File Generator.html    Author McKeeman    Copyright © 2007    index

Generate Semantic Action Sequences

Overview

The generator walks the IR once, calling the semantic actions in execution sequence, and keeping track of values shared between actions. All state is kept in the local variables of the IR walking routines. The generator has no dependencies on the target CPU, but rather accesses its emitter object as needed.

Expressions

An expression is always represented by a subtree of the syntax tree. The leaves of the subtree are literals, variables and builtins. Since the symbol table is complete before the Generator object is constructed, the type of all variables is known. The type of literal constants and builtins is manifest in their form.

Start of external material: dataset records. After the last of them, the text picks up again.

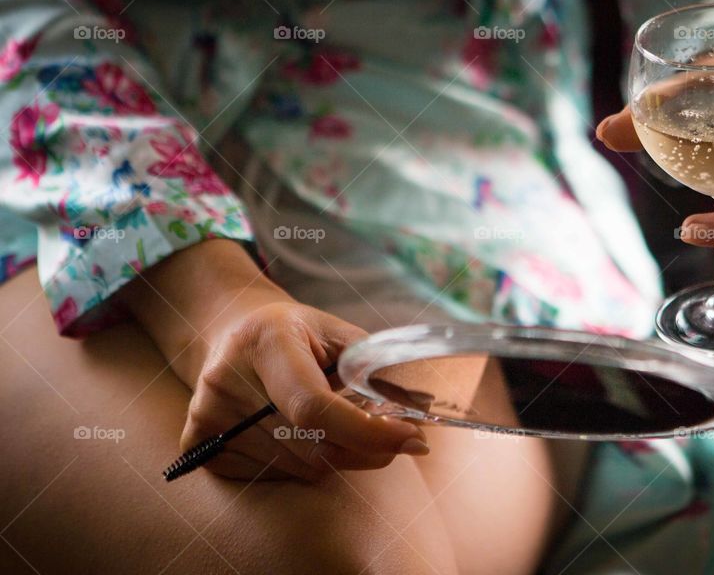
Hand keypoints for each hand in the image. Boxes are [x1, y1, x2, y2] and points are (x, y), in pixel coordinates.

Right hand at [120, 239, 428, 480]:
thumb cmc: (297, 333)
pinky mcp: (199, 441)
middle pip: (313, 446)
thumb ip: (376, 367)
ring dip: (334, 454)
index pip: (314, 406)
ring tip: (330, 421)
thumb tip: (423, 409)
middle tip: (388, 434)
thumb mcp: (337, 333)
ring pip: (300, 467)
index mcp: (267, 340)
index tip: (411, 438)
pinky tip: (296, 431)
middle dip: (363, 446)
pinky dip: (302, 461)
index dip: (366, 431)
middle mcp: (227, 378)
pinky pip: (271, 474)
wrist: (232, 331)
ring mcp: (208, 413)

The tree walker does a depth-first left-to-right sweep of the syntax tree, and therefore each expression subtree. The interior nodes of the expression subtree represent computations. By the final visit to an internal node, all the leafward nodes have already been processed. The return value of an expression-walking Generator method is an operand. The operands are opaque to the Generator object, it gets them from calls to the emitter object and passes them back unexamined. Whatever values are going to be needed are stored in the local variables of the walker methods. Here is a worked example.

Builtin Functions

A builtin function can either be inlined (just emit the right code) or implemented in the runtime in C (see getCfun.c). If a builtin is implemented in C, it must be called from the running machine code. The calling code is similar to, but simpler than, the call of an X subprogram. The inputs (if any) are passed on the hardware stack and the result is left in a designated register (the Intel x86 calling sequence).

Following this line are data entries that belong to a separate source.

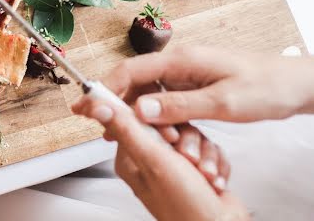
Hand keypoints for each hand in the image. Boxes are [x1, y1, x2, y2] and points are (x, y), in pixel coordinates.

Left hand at [73, 97, 248, 220]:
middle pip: (169, 124)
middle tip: (189, 159)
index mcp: (131, 157)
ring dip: (204, 155)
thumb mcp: (153, 160)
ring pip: (192, 136)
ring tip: (203, 175)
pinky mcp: (195, 169)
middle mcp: (150, 160)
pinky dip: (214, 163)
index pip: (136, 118)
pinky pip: (207, 150)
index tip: (170, 135)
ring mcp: (174, 165)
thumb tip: (98, 107)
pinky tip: (213, 180)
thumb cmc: (186, 205)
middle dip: (188, 141)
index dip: (158, 121)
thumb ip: (127, 130)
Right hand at [102, 45, 313, 124]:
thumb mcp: (223, 102)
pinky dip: (155, 118)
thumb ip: (179, 107)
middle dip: (113, 103)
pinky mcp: (193, 87)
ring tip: (122, 135)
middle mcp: (178, 64)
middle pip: (133, 82)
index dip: (104, 88)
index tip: (85, 105)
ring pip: (147, 94)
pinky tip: (152, 133)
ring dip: (136, 114)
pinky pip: (164, 102)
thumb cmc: (266, 87)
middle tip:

Implementing a builtin function in C is relatively straightforward. The mechanism is in place in getCfun.c. Just add to it. Note that operators '/' and '//' are implemented as builtins because it was simpler that emitting the proper code sequence.

Control

Conditional and iterative constructs need to be turned into segments of code that are reached via branch logic. A forward branch needs the destination before the depth-first tree walk has reached that point. The solution is for the emitter to make code for the segment, leaving a "hole" in which to put the eventual forward branch distance, and opaquely passing back the location of the hole to the walker, to be held in the local variables of the walking method. Before returning, the walker method passes the collection of places for holes back to the emitter. The emitter then does a fixup, poking the now-known branch destinations into the holes that were left behind.

Subprograms

Calling a subprogram requires allocating a frame, collecting the inputs and placing them in the frame, then passing the frame and transfering control to the subprogram. Once the subprogram has completed, it will have left the results in its frame. The results have to be extracted from the frame, placed in the caller output variables, and the frame freed The location of inputs and outputs in the frame is found in the symbol table.

Prolog and Epilog

The calling sequence requires manipulating the hardware stack. Upon entry, the program must save registers and prepare to access its frame. Upon exit, the program must restore registers and clean up the hardware run stack. These standard code sequences are called the prolog and epilog.